2006 Cabernet Sauvignon, Howell Mountain, Napa Valley, CA. A classic Howell Mountain Cabernet Sauvignon. Closed in the nose. Chewy, oaky, tannic in the mouth. Massively fruity but leaving me with the impression that it was only yielding 1% of the fruit what it had. It will probably be the best wine of the bunch when it reaches full maturity in, say, 5000 years. Howell Mountain wines stand like the statues of a different era. Products of a time when one bought a Cabernet and cellared it for a decade before trying a bottle, only to discover it hadn’t even reached puberty. A decade later, it was glorious, or vinegar (the latter likely the result of a bad cork). As the national sales director of Robert Mondavi Winery told a conference I attended: “People expect to go to the store, buy their wine, drive home, and drink it. Except in Texas, where they expect to go to the store, buy their wine, drink it, and drive home”. Howell Mountain does not fit into either model. In this video Elton assures me that I am wrong, and that this wine will be good to drink next year.
This wine is 84% Cabernet Sauvignon and retails for about $69.99. We also tasted some of Robert Craig’s non Cabernet wines.

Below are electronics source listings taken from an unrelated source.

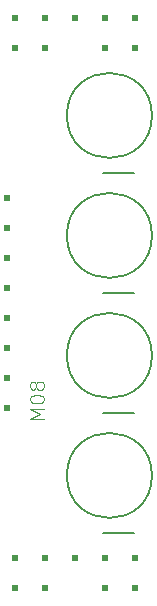
<source format=gbr>
G04 #@! TF.GenerationSoftware,KiCad,Pcbnew,(5.1.5)-3*
G04 #@! TF.CreationDate,2020-03-15T11:33:57-07:00*
G04 #@! TF.ProjectId,bbf-eurojacks_v1,6262662d-6575-4726-9f6a-61636b735f76,rev?*
G04 #@! TF.SameCoordinates,Original*
G04 #@! TF.FileFunction,Other,Fab,Top*
%FSLAX46Y46*%
G04 Gerber Fmt 4.6, Leading zero omitted, Abs format (unit mm)*
G04 Created by KiCad (PCBNEW (5.1.5)-3) date 2020-03-15 11:33:57*
%MOMM*%
%LPD*%
G04 APERTURE LIST*
%ADD10C,0.203200*%
%ADD11C,0.100000*%
%ADD12C,0.096520*%
G04 APERTURE END LIST*
D10*
G04 #@! TO.C,J4*
X155030100Y-119603600D02*
G75*
G03X155030100Y-119603600I-3600000J0D01*
G01*
X153476100Y-124503600D02*
X150876100Y-124503600D01*
G04 #@! TO.C,J3*
X155030100Y-109443600D02*
G75*
G03X155030100Y-109443600I-3600000J0D01*
G01*
X153476100Y-114343600D02*
X150876100Y-114343600D01*
G04 #@! TO.C,J2*
X155030100Y-99283600D02*
G75*
G03X155030100Y-99283600I-3600000J0D01*
G01*
X153476100Y-104183600D02*
X150876100Y-104183600D01*
G04 #@! TO.C,J1*
X155030100Y-89123600D02*
G75*
G03X155030100Y-89123600I-3600000J0D01*
G01*
X153476100Y-94023600D02*
X150876100Y-94023600D01*
D11*
G04 #@! TO.C,JP1*
G36*
X151295100Y-81122600D02*
G01*
X151295100Y-80614600D01*
X150787100Y-80614600D01*
X150787100Y-81122600D01*
X151295100Y-81122600D01*
G37*
G36*
X151295100Y-83662600D02*
G01*
X151295100Y-83154600D01*
X150787100Y-83154600D01*
X150787100Y-83662600D01*
X151295100Y-83662600D01*
G37*
G36*
X153835100Y-83662600D02*
G01*
X153835100Y-83154600D01*
X153327100Y-83154600D01*
X153327100Y-83662600D01*
X153835100Y-83662600D01*
G37*
G36*
X153835100Y-81122600D02*
G01*
X153835100Y-80614600D01*
X153327100Y-80614600D01*
X153327100Y-81122600D01*
X153835100Y-81122600D01*
G37*
G36*
X148755100Y-81122600D02*
G01*
X148755100Y-80614600D01*
X148247100Y-80614600D01*
X148247100Y-81122600D01*
X148755100Y-81122600D01*
G37*
G36*
X146215100Y-83662600D02*
G01*
X146215100Y-83154600D01*
X145707100Y-83154600D01*
X145707100Y-83662600D01*
X146215100Y-83662600D01*
G37*
G36*
X146215100Y-81122600D02*
G01*
X146215100Y-80614600D01*
X145707100Y-80614600D01*
X145707100Y-81122600D01*
X146215100Y-81122600D01*
G37*
G36*
X143675100Y-81122600D02*
G01*
X143675100Y-80614600D01*
X143167100Y-80614600D01*
X143167100Y-81122600D01*
X143675100Y-81122600D01*
G37*
G36*
X143675100Y-83662600D02*
G01*
X143675100Y-83154600D01*
X143167100Y-83154600D01*
X143167100Y-83662600D01*
X143675100Y-83662600D01*
G37*
G04 #@! TO.C,JP3*
G36*
X151295100Y-126842600D02*
G01*
X151295100Y-126334600D01*
X150787100Y-126334600D01*
X150787100Y-126842600D01*
X151295100Y-126842600D01*
G37*
G36*
X151295100Y-129382600D02*
G01*
X151295100Y-128874600D01*
X150787100Y-128874600D01*
X150787100Y-129382600D01*
X151295100Y-129382600D01*
G37*
G36*
X153835100Y-129382600D02*
G01*
X153835100Y-128874600D01*
X153327100Y-128874600D01*
X153327100Y-129382600D01*
X153835100Y-129382600D01*
G37*
G36*
X153835100Y-126842600D02*
G01*
X153835100Y-126334600D01*
X153327100Y-126334600D01*
X153327100Y-126842600D01*
X153835100Y-126842600D01*
G37*
G36*
X148755100Y-126842600D02*
G01*
X148755100Y-126334600D01*
X148247100Y-126334600D01*
X148247100Y-126842600D01*
X148755100Y-126842600D01*
G37*
G36*
X146215100Y-129382600D02*
G01*
X146215100Y-128874600D01*
X145707100Y-128874600D01*
X145707100Y-129382600D01*
X146215100Y-129382600D01*
G37*
G36*
X146215100Y-126842600D02*
G01*
X146215100Y-126334600D01*
X145707100Y-126334600D01*
X145707100Y-126842600D01*
X146215100Y-126842600D01*
G37*
G36*
X143675100Y-126842600D02*
G01*
X143675100Y-126334600D01*
X143167100Y-126334600D01*
X143167100Y-126842600D01*
X143675100Y-126842600D01*
G37*
G36*
X143675100Y-129382600D02*
G01*
X143675100Y-128874600D01*
X143167100Y-128874600D01*
X143167100Y-129382600D01*
X143675100Y-129382600D01*
G37*
G04 #@! TO.C,JP2*
G36*
X143040100Y-96362600D02*
G01*
X143040100Y-95854600D01*
X142532100Y-95854600D01*
X142532100Y-96362600D01*
X143040100Y-96362600D01*
G37*
G36*
X143040100Y-114142600D02*
G01*
X143040100Y-113634600D01*
X142532100Y-113634600D01*
X142532100Y-114142600D01*
X143040100Y-114142600D01*
G37*
G36*
X143040100Y-111602600D02*
G01*
X143040100Y-111094600D01*
X142532100Y-111094600D01*
X142532100Y-111602600D01*
X143040100Y-111602600D01*
G37*
G36*
X143040100Y-109062600D02*
G01*
X143040100Y-108554600D01*
X142532100Y-108554600D01*
X142532100Y-109062600D01*
X143040100Y-109062600D01*
G37*
G36*
X143040100Y-106522600D02*
G01*
X143040100Y-106014600D01*
X142532100Y-106014600D01*
X142532100Y-106522600D01*
X143040100Y-106522600D01*
G37*
G36*
X143040100Y-103982600D02*
G01*
X143040100Y-103474600D01*
X142532100Y-103474600D01*
X142532100Y-103982600D01*
X143040100Y-103982600D01*
G37*
G36*
X143040100Y-101442600D02*
G01*
X143040100Y-100934600D01*
X142532100Y-100934600D01*
X142532100Y-101442600D01*
X143040100Y-101442600D01*
G37*
G36*
X143040100Y-98902600D02*
G01*
X143040100Y-98394600D01*
X142532100Y-98394600D01*
X142532100Y-98902600D01*
X143040100Y-98902600D01*
G37*
G04 #@! TD*
G04 #@! TO.C,JP2*
D12*
X145903647Y-114808600D02*
X144697147Y-114808600D01*
X145558933Y-114406433D01*
X144697147Y-114004266D01*
X145903647Y-114004266D01*
X144697147Y-113199933D02*
X144697147Y-113085028D01*
X144754600Y-112970123D01*
X144812052Y-112912671D01*
X144926957Y-112855219D01*
X145156766Y-112797766D01*
X145444028Y-112797766D01*
X145673838Y-112855219D01*
X145788742Y-112912671D01*
X145846195Y-112970123D01*
X145903647Y-113085028D01*
X145903647Y-113199933D01*
X145846195Y-113314838D01*
X145788742Y-113372290D01*
X145673838Y-113429742D01*
X145444028Y-113487195D01*
X145156766Y-113487195D01*
X144926957Y-113429742D01*
X144812052Y-113372290D01*
X144754600Y-113314838D01*
X144697147Y-113199933D01*
X145214219Y-112108338D02*
X145156766Y-112223242D01*
X145099314Y-112280695D01*
X144984409Y-112338147D01*
X144926957Y-112338147D01*
X144812052Y-112280695D01*
X144754600Y-112223242D01*
X144697147Y-112108338D01*
X144697147Y-111878528D01*
X144754600Y-111763623D01*
X144812052Y-111706171D01*
X144926957Y-111648719D01*
X144984409Y-111648719D01*
X145099314Y-111706171D01*
X145156766Y-111763623D01*
X145214219Y-111878528D01*
X145214219Y-112108338D01*
X145271671Y-112223242D01*
X145329123Y-112280695D01*
X145444028Y-112338147D01*
X145673838Y-112338147D01*
X145788742Y-112280695D01*
X145846195Y-112223242D01*
X145903647Y-112108338D01*
X145903647Y-111878528D01*
X145846195Y-111763623D01*
X145788742Y-111706171D01*
X145673838Y-111648719D01*
X145444028Y-111648719D01*
X145329123Y-111706171D01*
X145271671Y-111763623D01*
X145214219Y-111878528D01*
G04 #@! TD*
M02*

</source>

2007 Zinfandel, Howell Mountain, Napa Valley, CA. The nose is black pepper and ripe red fruit. The taste is massive but soft and supple. Despite the mesmerizing alcohol level (15.9%) the finish was not hot and the wine was not overly sweet. $44.99
2008 Chardonnay, Durrell Vineyard, Sonoma Valley, CA. Nose of Chardonnay fruit and oak. In the mouth this wine has a superb fruit/acid balance. Would be fantastic with lobster or crawfish. This wine is not typical of California chardonnay in that it did not go through a ‘malolactic fermentation’ (conversion of the malic acid to lactic acid) so it does not have the reference buttery taste. It was also fermented 65% in stainless steel. Only the other 35% was fermented in oak barrels, thereby reducing the toasty flavor common in California chardonnay. Despite being produced by a purported cabernet specialist this was one of the best chardonnays that I have had recently. Maybe it is because Robert Craig was born in Texas (Dickinson, to be precise)? Robert Craig Winery and Kistler Vineyards are unique among wineries getting fruit from the famous Durrell vineyard in that they get theirs from “Block R1” which is reported to be the best. Price approx. $39.99.